Airs Wednesday, February 6 at 8 p.m. This one hour special takes listeners to the hidden world of New Orleans corner joints—bars far from the French Quarter, in neighborhoods like Central City, Treme, and Pigeontown. These clubs, patronized almost entirely by locals, nurture a resilient blues and rhythm-and-blues scene that is often overshadowed by the Crescent City’s legacy as a jazz town. They are an essential part of New Orleans’ cultural history, but they are struggling—because of the recession, the aftermath of Hurricane Katrina, and potentially the BP oil spill.
Airs Monday, December 31 at 8:00 p.m. Count down, sing along, and dance to live music all night long. Travel from coast to coast with four celebrations of midnight from time zone to time zone. It's the perfect holiday special for any New Year's event. Spirited, improvised, grooving, and swinging, with strings, horns, voices and drums, each segment is a stop in a sequence of parties, each one contributing something new to the musical feast. WBGO's Rhonda Hamilton anchors, with additional voices along the way.

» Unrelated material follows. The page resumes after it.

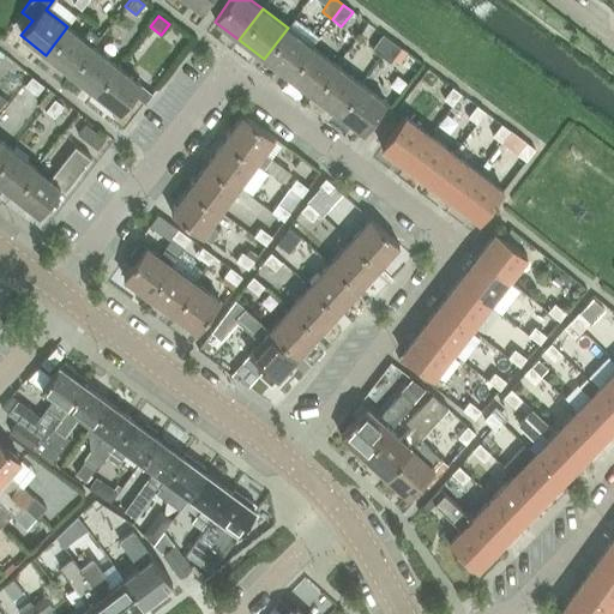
[(288,28),(264,59),(288,77),(312,46),(319,36),(294,18),(288,28)]
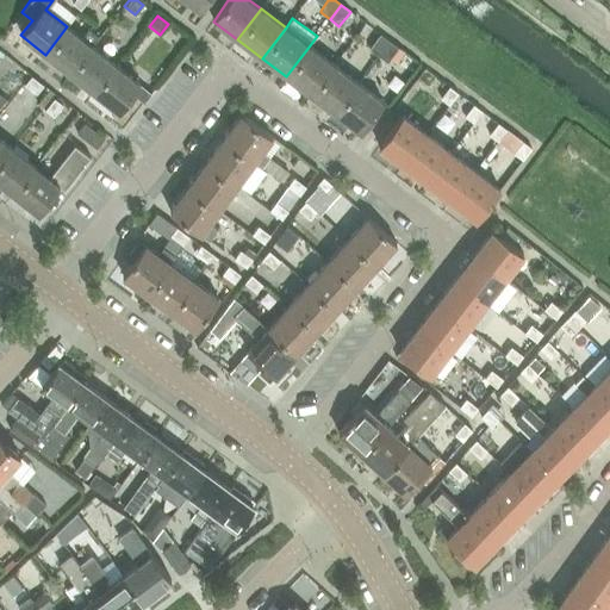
[(80,36),(68,26),(67,26),(45,55),(69,73),(92,45),(92,44),(98,37),(86,29),(80,36)]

Airs Tuesday, December 25 at 10:00 p.m. It's a very merry jazz Christmas with an hour of some of the best holiday jazz. We’ll talk with jazz historian Bill Sears about some of the off-the-beaten path jazz takes on your favorite holiday classics, and chat with our producer Lou Blouin about the Christmas duet that brought jazz icon Bing Crosby and rocker David Bowie together. That plus a conversation with pianist Eugene Marlow about his recent jazz reworking of some classic Hanukkah music, and tunes from Duke Ellington, Hammond B3 pioneer Jimmy Smith, Vince Guaraldi, and the Squirrel Nut Zippers, are all coming up on this Special.
Airs, Tuesday December 25 at 9:00 p.m. NPR Music brings you another great concert from the John F. Kennedy Center for the Performing Arts. NEA Jazz Master Ellis Marsalis, Jason Moran, Geri Allen, and Taylor Eigsti, and other artists perform their favorite holiday songs.
Airs Thursday, December 13 at 9:00 p.m. Tune in to hear banjoist Bela Fleck with pianist Marcus Roberts and his trio, live from Savannah in their debut performance together. The history of the banjo in jazz dates back to the earliest ensembles of the 20th century in New Orleans, when banjo players were occasionally the star of the band. Over the next 100 years, however, the banjo changed within American musical culture, gradually falling out of favor as a primary instrument within a jazz band. In the spring of 2011, the Savannah Music Festival premiered a project featuring banjoist Bela Fleck with pianist Marcus Roberts and his trio. The results proved that the banjo has always been a wonderful solo instrument in jazz, particularly in the hands of a great improvisor like Bela Fleck. Tune in to hear Marcus Roberts on piano, Jason Marsalis on drums, Rodney Jordan on bass and Bela Fleck on banjo, live from Savannah in their debut performance.